ПИСЬМЕННОЕ ЗАДАНИЕ A:
Ответьте по отрывку о книге про Бродского, который приведен ниже:
(i) С чем автор сравнивает отношение реальности и вымысла в фотографии?
(ii) Претендует ли, по словам автора, какое-либо искусство на документальность?
(iii) Какие два примера автор держал в голове, когда придумывал название?
ПИСЬМЕННОЕ ЗАДАНИЕ B: Перескажите короче абзац из отрывка о книге про Бродского, который начинается словами «Я всегда говорю, что отношение реальности», и сохраните его главные факты.

##### ПРЕДОСТАВЛЕННЫЙ ОТРЫВОК

Так возникла интонация: это – мой рассказ о нем. Не мог же я заявить: вот, глядите, на левой странице Бродский, он тут насупился, это потому что он вспоминает вот такую картину, которая на правой странице. Все, что я мог сказать: вот герой моего рассказа – и вот о чем, я полагаю, этот герой думает. Никакое искусство, в том числе и фотография, не претендует на документальность. Откуда я могу знать – случалось ли Иосифу Бродскому видеть вот такую сценку? Каким образом я могу узнать – что бы он подумал, если бы ее увидел?
Но про своего героя я могу предположить.
Я всегда говорю, что отношение реальности и вымысла в фотографии примерно похоже на картинку в полупрозрачном зеркале. То, что позади стекла, – вы видите сквозь стекло, то, что перед ним, – отражается в том же стекле. Изменяя угол наклона, вы в состоянии регулировать пропорции смешения, но лишь до определенной степени – зеркало никогда не станет кристально прозрачным стеклом, а стекло никогда не обратится в аккуратное, точное зеркало.
То есть я хочу сказать, что строил свой рассказ, основываясь на том, что видел – я. Я мог предположить, что вот именно это видел мой герой, я старался смотреть на мир его глазами, но, в любом случае, – я видел мир своими. Можно ли говорить о ком-нибудь, не рассказывая одновременно о себе?
Тем более, что мой герой жил в моем городе, и он был не только моим поэтом, но и современником (что мне повезло немного знать его лично – дело вообще десятое); я рос и менялся, читая его стихи, слыша его голос, словно беседуя с ним. Что я узнал сам, что он помог мне понять, что я увидел его глазами, какие его слова, интонации, словечки и ухмылки стали моими?
Так сложилась книга.
Ухмыляется ли он сам со страниц моей книги, или я что-то придумал за него? Я не могу ответить на этот вопрос – я слушаю, что скажут другие. Это, конечно, мой Бродский, но мне хочется верить, что и другие – по крайней мере, мои друзья, мои ровесники – узнают своего Бродского в герое этой книги. Поэтому когда настал момент придумывать название, я держал в голове два примера: с одной стороны – цветаевское «Мой Пушкин», с другой – название пропавшей статьи Миши Хейфеца «Бродский и наше поколение».

##########
##### ИЗВЛЕЧЕННЫЕ ДАННЫЕ

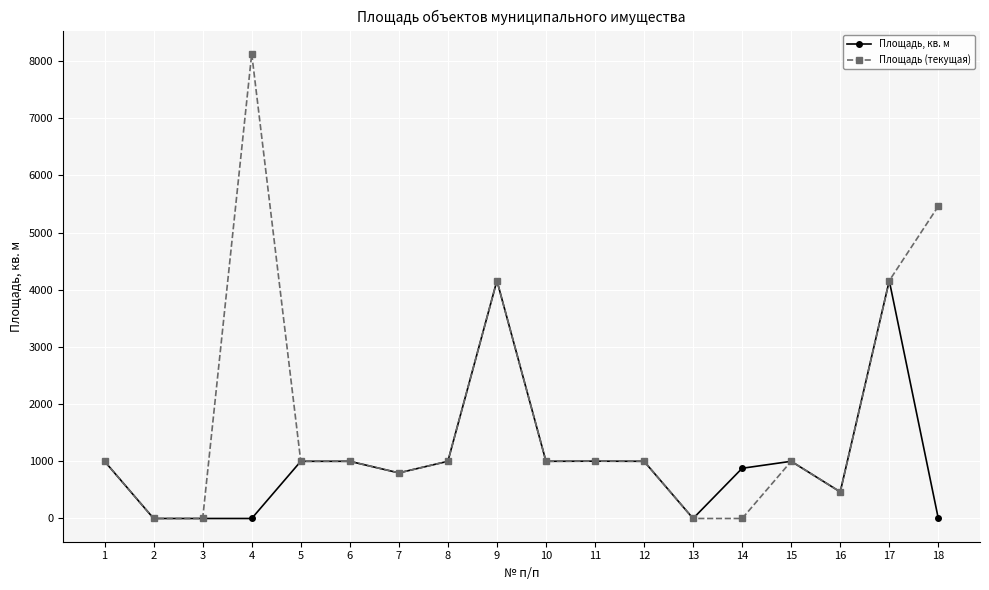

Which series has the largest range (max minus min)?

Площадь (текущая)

##########
##### ИЗВЛЕЧЕННЫЕ ДАННЫЕ

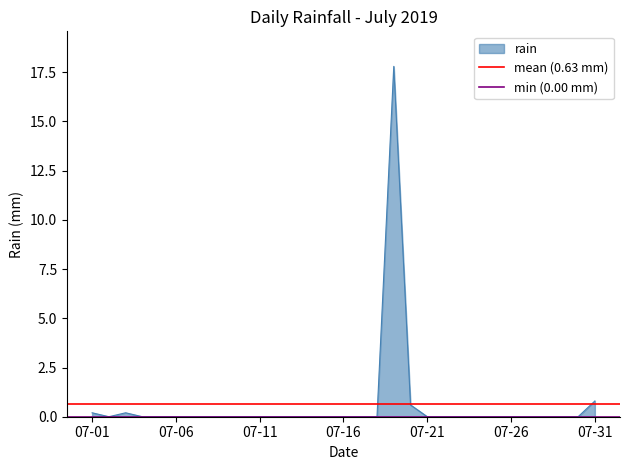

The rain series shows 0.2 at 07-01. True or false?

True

##########

ОТВЕТ A:
(i) С картинкой в полупрозрачном зеркале.
(ii) Нет, никакое искусство, в том числе и фотография, на документальность не претендует.
(iii) Цветаевское «Мой Пушкин» и название пропавшей статьи Миши Хейфеца «Бродский и наше поколение».

ОТВЕТ B: Отношение реальности и вымысла в фотографии похоже на картинку в полупрозрачном зеркале: то, что позади стекла, видно сквозь него, а то, что перед ним, в нем отражается. Меняя угол наклона, можно регулировать пропорции смешения, но лишь до определенной степени. Зеркало никогда не станет прозрачным стеклом, а стекло никогда не станет точным зеркалом.